### PROBLEM:
Reproduce every one of the lines below, keeping each word and mark unchanged.

### MATERIAL FOR THIS EXERCISE:
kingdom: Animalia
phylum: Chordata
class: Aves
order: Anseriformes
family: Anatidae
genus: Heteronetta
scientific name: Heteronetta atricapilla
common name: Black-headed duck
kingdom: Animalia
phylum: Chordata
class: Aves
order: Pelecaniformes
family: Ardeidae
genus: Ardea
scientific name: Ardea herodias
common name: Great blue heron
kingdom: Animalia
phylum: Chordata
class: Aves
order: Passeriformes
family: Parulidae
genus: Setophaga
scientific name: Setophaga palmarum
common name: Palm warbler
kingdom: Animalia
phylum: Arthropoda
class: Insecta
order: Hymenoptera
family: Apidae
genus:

### ANSWER TO THIS PROBLEM:
kingdom: Animalia
phylum: Chordata
class: Aves
order: Anseriformes
family: Anatidae
genus: Heteronetta
scientific name: Heteronetta atricapilla
common name: Black-headed duck
kingdom: Animalia
phylum: Chordata
class: Aves
order: Pelecaniformes
family: Ardeidae
genus: Ardea
scientific name: Ardea herodias
common name: Great blue heron
kingdom: Animalia
phylum: Chordata
class: Aves
order: Passeriformes
family: Parulidae
genus: Setophaga
scientific name: Setophaga palmarum
common name: Palm warbler
kingdom: Animalia
phylum: Arthropoda
class: Insecta
order: Hymenoptera
family: Apidae
genus:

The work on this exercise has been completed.